Data records below:
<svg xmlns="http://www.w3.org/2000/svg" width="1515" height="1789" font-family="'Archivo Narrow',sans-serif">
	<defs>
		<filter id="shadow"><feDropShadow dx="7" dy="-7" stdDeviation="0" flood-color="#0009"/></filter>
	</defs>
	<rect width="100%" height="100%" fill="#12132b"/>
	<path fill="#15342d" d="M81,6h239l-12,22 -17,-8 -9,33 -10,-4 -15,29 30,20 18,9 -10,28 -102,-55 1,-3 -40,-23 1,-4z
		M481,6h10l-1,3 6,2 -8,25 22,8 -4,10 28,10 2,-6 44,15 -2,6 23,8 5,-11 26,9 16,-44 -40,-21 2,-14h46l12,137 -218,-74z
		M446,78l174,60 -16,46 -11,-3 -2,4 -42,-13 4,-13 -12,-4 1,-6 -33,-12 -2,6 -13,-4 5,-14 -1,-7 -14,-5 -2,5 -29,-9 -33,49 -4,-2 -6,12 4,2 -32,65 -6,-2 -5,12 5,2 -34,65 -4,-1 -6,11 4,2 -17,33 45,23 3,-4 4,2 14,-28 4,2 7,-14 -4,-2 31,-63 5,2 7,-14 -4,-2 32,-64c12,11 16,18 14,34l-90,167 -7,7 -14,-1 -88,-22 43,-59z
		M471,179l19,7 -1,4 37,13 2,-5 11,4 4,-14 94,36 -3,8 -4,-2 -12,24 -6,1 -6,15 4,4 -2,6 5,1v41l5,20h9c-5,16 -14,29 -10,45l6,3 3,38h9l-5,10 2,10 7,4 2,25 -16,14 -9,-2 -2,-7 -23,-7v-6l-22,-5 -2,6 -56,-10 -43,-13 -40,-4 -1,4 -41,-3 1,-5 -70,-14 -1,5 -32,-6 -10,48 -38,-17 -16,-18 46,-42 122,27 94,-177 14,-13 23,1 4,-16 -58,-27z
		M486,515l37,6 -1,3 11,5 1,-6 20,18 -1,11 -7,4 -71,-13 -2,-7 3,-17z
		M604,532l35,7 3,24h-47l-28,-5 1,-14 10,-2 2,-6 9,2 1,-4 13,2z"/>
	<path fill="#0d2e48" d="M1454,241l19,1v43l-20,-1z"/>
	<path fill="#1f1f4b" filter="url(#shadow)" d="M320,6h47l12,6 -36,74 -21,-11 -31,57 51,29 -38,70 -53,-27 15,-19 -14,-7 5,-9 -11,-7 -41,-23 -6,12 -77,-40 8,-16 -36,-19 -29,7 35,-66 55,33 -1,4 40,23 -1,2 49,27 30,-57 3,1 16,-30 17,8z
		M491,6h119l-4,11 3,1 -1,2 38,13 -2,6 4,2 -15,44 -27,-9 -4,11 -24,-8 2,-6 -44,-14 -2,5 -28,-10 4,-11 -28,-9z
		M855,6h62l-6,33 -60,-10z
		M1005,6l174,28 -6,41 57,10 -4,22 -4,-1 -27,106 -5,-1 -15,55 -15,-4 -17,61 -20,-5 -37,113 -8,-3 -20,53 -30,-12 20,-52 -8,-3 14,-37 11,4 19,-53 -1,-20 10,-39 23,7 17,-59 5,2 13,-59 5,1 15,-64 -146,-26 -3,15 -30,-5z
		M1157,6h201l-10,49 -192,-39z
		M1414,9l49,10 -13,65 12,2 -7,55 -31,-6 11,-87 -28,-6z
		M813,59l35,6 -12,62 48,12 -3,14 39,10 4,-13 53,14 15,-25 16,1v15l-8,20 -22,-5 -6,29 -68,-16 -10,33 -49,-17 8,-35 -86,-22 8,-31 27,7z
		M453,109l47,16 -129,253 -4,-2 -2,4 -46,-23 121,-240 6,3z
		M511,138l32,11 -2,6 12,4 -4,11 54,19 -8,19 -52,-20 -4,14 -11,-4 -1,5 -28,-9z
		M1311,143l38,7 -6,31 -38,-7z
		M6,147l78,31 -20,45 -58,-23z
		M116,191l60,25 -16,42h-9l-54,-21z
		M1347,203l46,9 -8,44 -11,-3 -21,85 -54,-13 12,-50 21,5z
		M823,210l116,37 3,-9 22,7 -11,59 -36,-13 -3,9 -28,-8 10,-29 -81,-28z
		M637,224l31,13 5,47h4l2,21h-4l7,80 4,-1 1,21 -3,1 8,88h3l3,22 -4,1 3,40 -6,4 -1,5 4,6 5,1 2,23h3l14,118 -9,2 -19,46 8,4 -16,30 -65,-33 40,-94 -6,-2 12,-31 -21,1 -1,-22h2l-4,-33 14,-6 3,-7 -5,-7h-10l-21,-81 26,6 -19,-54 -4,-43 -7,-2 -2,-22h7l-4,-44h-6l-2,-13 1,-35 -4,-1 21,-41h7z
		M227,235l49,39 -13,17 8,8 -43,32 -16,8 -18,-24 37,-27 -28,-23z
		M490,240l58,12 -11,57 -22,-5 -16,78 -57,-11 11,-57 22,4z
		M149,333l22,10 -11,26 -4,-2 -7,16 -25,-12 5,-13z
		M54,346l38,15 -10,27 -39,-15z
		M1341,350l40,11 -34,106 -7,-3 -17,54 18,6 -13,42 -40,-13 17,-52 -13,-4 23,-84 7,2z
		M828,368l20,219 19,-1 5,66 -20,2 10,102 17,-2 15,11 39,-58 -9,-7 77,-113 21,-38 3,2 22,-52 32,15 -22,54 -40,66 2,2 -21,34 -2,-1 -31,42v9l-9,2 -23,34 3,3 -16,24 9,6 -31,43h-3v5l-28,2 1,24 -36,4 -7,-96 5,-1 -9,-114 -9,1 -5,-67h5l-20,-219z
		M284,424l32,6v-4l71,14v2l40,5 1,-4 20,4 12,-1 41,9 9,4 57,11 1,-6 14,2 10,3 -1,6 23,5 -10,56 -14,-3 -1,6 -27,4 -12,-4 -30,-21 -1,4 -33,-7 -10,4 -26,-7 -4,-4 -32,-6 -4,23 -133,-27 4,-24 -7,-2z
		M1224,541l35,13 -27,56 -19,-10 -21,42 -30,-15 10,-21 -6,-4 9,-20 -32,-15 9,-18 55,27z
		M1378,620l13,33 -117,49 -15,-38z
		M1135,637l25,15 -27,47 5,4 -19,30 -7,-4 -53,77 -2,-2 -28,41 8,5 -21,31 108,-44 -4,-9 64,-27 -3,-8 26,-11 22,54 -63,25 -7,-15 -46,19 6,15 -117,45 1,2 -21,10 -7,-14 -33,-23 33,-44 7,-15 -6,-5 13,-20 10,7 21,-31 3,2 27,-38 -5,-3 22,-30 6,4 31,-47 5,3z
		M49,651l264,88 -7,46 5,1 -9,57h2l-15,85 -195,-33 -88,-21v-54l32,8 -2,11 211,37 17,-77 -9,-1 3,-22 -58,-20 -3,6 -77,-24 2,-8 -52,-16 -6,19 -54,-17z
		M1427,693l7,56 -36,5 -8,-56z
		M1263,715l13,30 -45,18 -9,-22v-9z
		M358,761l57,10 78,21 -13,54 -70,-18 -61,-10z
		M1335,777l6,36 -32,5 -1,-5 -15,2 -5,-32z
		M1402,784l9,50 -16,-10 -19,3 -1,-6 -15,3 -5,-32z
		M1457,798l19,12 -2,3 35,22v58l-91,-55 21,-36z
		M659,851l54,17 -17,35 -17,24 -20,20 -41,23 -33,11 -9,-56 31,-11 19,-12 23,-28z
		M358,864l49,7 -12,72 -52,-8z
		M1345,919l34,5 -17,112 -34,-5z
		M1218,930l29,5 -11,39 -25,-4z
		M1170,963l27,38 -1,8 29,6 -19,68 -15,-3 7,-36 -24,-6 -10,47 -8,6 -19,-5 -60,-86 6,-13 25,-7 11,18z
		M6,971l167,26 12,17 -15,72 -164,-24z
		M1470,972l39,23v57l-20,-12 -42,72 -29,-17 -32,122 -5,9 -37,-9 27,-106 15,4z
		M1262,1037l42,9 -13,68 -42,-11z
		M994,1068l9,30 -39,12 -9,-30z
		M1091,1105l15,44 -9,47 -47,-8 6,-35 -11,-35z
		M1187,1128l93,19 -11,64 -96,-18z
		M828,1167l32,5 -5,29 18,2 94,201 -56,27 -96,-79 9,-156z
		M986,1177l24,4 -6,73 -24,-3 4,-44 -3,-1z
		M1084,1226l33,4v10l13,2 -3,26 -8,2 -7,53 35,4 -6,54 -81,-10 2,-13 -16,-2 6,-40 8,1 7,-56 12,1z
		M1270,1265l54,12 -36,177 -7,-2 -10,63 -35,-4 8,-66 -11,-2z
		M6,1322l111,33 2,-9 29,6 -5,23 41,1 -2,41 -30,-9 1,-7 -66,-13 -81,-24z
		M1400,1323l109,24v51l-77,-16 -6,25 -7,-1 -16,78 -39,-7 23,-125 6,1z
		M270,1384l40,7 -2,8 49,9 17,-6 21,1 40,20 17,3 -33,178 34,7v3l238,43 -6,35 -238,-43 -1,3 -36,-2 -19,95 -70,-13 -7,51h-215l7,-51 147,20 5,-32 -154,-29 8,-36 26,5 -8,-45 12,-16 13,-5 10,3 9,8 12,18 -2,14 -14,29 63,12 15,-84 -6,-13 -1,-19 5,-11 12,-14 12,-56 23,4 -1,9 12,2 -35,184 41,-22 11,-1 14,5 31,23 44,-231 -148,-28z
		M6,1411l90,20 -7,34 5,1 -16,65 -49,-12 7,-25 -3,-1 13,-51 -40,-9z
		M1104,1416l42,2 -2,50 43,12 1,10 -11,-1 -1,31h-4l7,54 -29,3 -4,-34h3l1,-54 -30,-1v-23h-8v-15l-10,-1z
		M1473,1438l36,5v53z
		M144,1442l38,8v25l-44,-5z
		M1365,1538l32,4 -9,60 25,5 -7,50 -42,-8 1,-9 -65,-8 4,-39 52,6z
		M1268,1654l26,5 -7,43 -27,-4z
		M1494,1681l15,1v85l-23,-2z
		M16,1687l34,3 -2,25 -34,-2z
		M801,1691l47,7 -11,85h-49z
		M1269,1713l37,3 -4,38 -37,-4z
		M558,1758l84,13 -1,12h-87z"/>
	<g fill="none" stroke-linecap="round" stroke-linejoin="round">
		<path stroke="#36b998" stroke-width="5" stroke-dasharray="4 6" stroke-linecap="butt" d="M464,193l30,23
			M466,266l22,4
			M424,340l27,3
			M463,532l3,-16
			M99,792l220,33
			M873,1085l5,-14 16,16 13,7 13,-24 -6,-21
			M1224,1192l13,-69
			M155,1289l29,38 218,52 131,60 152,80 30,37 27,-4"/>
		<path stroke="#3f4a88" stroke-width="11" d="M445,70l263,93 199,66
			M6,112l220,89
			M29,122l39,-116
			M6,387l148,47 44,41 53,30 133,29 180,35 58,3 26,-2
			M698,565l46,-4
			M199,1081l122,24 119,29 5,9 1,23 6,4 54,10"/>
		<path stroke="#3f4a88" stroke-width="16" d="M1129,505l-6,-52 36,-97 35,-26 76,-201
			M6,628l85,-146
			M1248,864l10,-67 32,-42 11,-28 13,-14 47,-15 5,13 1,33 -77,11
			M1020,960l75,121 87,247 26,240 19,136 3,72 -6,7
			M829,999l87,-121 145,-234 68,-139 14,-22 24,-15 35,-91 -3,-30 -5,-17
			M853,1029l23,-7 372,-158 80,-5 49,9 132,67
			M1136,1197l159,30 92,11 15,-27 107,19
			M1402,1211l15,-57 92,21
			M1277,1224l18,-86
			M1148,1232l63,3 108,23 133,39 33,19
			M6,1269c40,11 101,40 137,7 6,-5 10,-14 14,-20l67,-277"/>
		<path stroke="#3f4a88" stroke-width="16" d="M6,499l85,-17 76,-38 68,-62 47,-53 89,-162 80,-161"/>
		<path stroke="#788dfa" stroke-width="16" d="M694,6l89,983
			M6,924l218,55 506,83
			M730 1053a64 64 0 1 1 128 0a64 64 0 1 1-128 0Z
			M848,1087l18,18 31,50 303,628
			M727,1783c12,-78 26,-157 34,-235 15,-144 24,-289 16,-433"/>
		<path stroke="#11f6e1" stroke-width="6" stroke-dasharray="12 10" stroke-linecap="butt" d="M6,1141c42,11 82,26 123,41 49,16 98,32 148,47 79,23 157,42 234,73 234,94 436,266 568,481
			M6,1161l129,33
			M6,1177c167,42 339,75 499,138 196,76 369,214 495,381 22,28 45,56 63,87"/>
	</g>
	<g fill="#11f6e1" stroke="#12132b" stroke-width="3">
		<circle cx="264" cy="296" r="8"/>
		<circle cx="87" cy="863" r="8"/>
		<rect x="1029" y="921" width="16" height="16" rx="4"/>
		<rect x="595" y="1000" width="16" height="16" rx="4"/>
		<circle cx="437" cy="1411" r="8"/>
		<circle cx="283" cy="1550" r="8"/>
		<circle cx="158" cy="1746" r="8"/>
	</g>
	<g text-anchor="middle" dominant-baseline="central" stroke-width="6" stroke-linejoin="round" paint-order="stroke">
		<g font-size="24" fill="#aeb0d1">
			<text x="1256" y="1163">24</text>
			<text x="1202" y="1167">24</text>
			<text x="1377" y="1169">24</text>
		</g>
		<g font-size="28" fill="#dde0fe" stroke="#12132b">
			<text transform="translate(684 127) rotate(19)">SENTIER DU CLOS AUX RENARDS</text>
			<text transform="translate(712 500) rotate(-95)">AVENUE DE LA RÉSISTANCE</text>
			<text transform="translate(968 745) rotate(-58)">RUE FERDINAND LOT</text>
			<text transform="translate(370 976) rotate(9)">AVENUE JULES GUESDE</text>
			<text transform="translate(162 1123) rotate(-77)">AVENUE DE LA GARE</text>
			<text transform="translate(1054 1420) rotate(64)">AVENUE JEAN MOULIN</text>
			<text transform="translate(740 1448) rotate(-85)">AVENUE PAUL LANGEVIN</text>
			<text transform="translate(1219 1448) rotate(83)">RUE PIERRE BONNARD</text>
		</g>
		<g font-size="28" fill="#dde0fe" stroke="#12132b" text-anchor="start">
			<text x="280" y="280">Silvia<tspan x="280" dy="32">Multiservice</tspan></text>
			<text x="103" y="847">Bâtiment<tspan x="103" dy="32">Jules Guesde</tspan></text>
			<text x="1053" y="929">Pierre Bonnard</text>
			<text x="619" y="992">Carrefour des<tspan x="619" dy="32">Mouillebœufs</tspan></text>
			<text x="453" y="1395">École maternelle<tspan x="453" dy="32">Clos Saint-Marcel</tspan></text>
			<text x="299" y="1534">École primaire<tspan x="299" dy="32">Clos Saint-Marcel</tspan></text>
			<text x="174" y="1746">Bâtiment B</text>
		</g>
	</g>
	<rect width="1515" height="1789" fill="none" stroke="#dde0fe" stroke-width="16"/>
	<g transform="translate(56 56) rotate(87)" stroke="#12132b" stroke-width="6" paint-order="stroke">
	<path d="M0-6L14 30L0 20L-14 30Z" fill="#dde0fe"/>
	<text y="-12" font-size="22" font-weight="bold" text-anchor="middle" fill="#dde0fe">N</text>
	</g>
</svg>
End of Data records.
> [Required work]:
Where does the word "linejoin" occur in the records? Return every line that holds it.

> [Answer to this exercise]:
	<g fill="none" stroke-linecap="round" stroke-linejoin="round">
	<g text-anchor="middle" dominant-baseline="central" stroke-width="6" stroke-linejoin="round" paint-order="stroke">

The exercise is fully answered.